Martin Luther was an Augustinian monk. He also was a university lecturer in Wittenberg once he composed his 95 Theses that protested the pope’s sale of reprieves from penance, or indulgences. Even though Martin Luther had hoped to spur renewal from within the church, but in 1521 he was summoned before the Diet of Worms and excommunicated. Later sheltered by Friedrich, an elector of Saxony, Martin Luther translated the Bible into German and continued his output of vernacular pamphlets.

Once German peasants that are inspired in part by Luther’s empowering “priesthood of all believers,” revolted in 1524s, Martin Luther sided with Germany’s princes. In the end of Reformation, Lutheranism had become the state religion throughout most of Germany, Scandinavia and the Baltics.


According to the research, the Swiss Reformation started in 1519s with the sermons of Ulrich Zwingli, whose teachings largely paralleled Luther’s. In 1541, John Calvin who was a French Protestant that had spent the previous decade in exile writing his “Institutes of the Christian Religion,” was invited to the settlement in Geneva and put his Reformed doctrine that stressed God’s power and humanity’s predestined fate into practice. The result was a theocratic regime of enforced and austere morality. John Calvin’s Geneva became a hotbed for Protestant exiles, and eventually his doctrines spread quickly to France, Scotland, Transylvania and the Low Countries, where Dutch Calvinism became a religious and economic force for the next 400 years.


Apparently, in England, the Reformation started with Henry VIII’s quest for a male heir. After Pope Clement VII refused to annul Henry’s marriage to Catherine of Aragon so he could remarry. In 1534, the English king declared that he alone must be the final authority in matters relating to the English church. Later, Henry dissolved England’s monasteries to confiscate their wealth and worked to place the Bible in the hands of the people. Beginning in 1536s, every parish was required to have a copy. After Henry’s death, England leaned toward Protestantism impregnated with Calvinism during Edward VI’s six years of rule and then experienced five years of reactionary Catholicism under Mary I. In 1559s Elizabeth I took the throne. During her 44 years of reign, she raised the Church of England as the “middle way” between Calvinism and Catholicism, with colloquial worship and a revised General Prayer Book.


The Catholic Church was very slow to respond systematically to the theological and publicity innovations of Luther and the other reformers. The Council of Trent who met off from 1545 to 1563 articulated the Church’s answer to the issues that triggered the Reformation and to the reformers themselves.

The Catholic Church of the Counter Reformation era grew more literate, more spiritual, and more educated. The new religious orders, especially the Jesuits, combined a strict spirituality with a globally minded intellectualism, while mystics including Teresa of Avila injected new passion into the older orders. The inquisitions, both in Spain and in Rome, were reorganized to fight the threat of Protestant heresy.

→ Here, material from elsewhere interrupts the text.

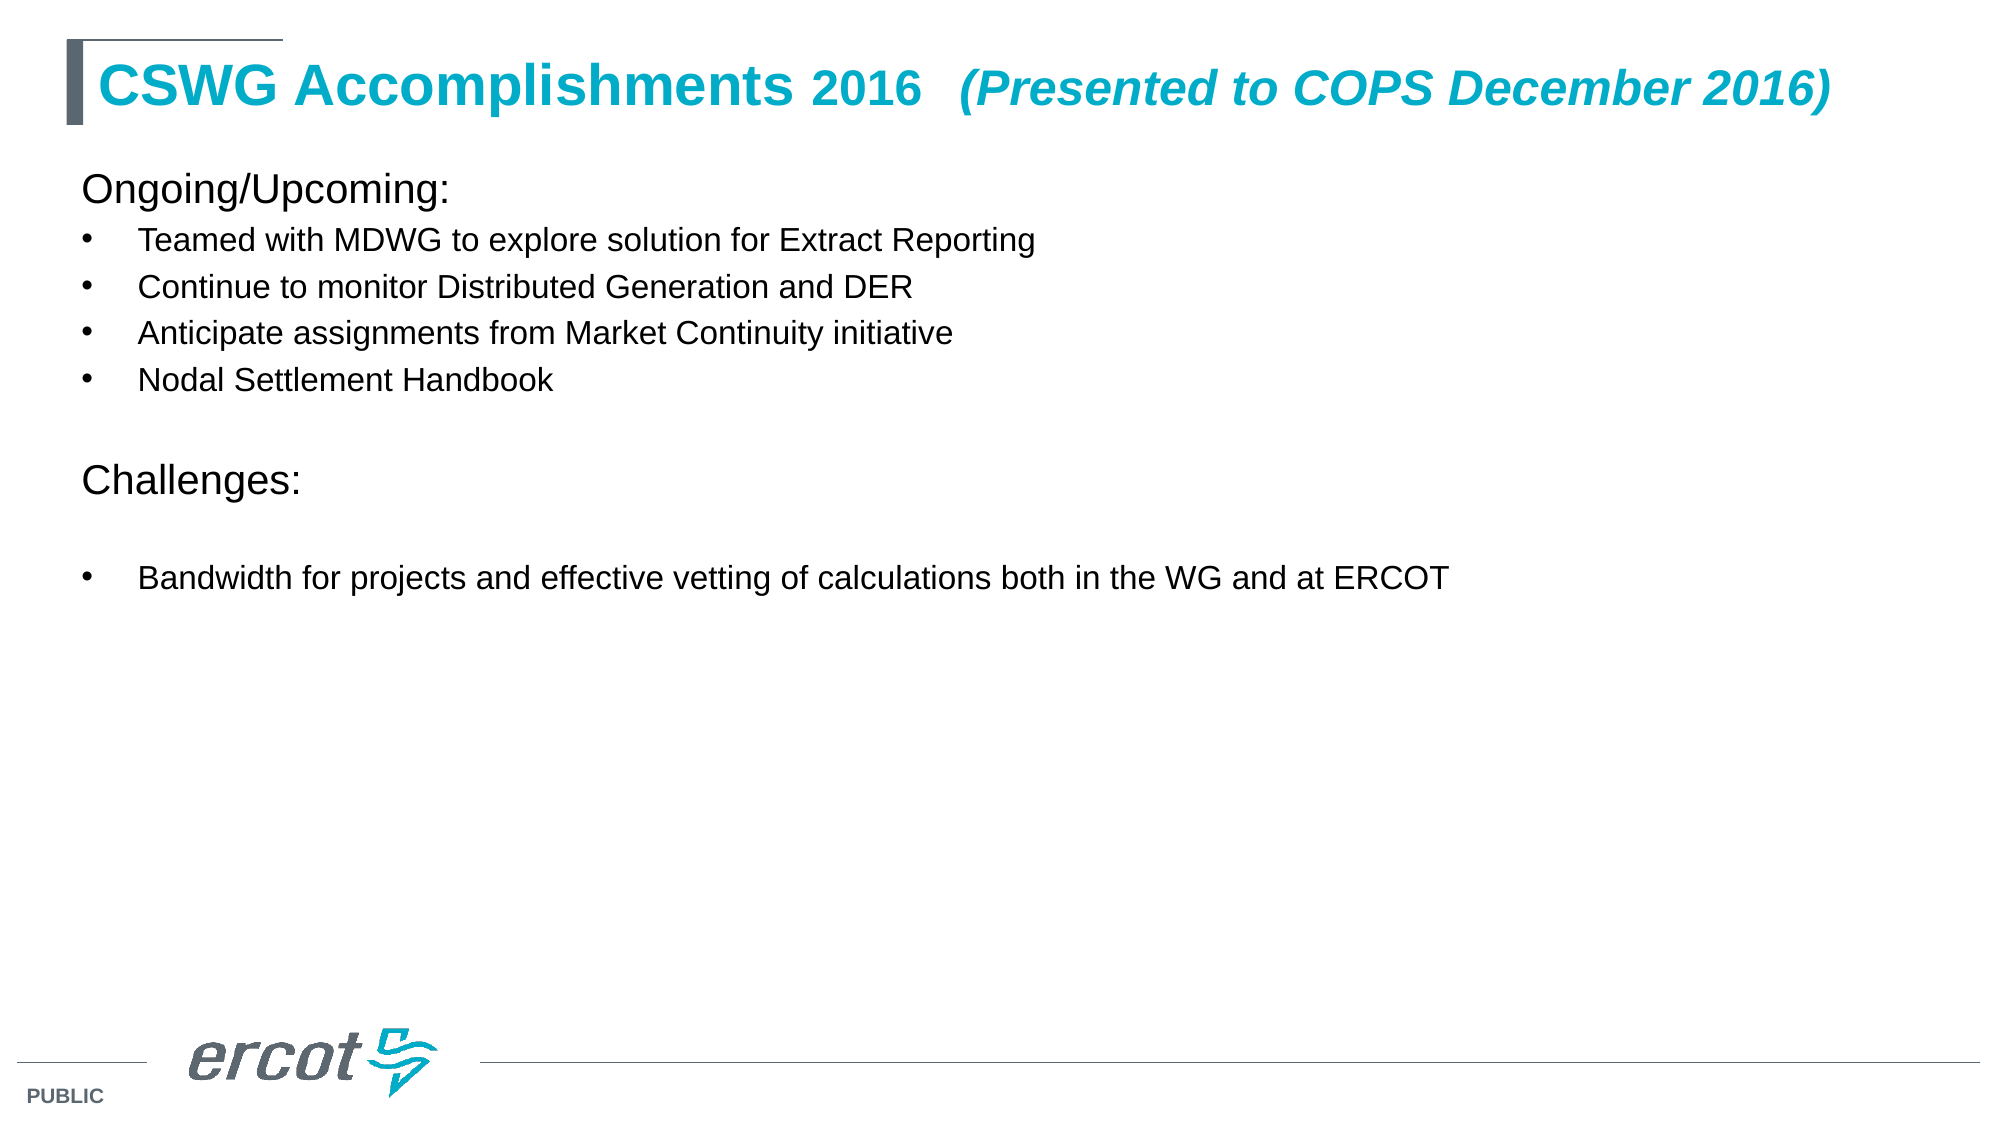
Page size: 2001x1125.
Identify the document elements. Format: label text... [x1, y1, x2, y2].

list Ongoing/Upcoming: Teamed with MDWG to explore solution for Extract Reporting Continue to monitor Distributed Generation and DER Anticipate assignments from Market Continuity initiative Nodal Settlement Handbook Challenges: Bandwidth for projects and effective vetting of calculations both in the WG and at ERCOT [66, 154, 1934, 972]
picture [183, 1024, 442, 1100]
title CSWG Accomplishments 2016 (Presented to COPS December 2016) [83, 39, 1934, 154]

Along with the religious consequences of the Reformation and Counter-Reformation, there were deep and lasting political changes. The new religious and political freedoms in Northern Europe were costly, with decades of rebellion, wars, and bloody persecution. The Thirty Years’ War alone may have cost Germany as much as 40 percent of its population. However, the positive impact of the Reformation is able to be seen in the intellectual and cultural developments it inspired on all sides of the schism. In the universities of Europe, the Lutheran church music, the baroque altar of Peter Paul Rubens and even Dutch Calvinist merchant capitalism.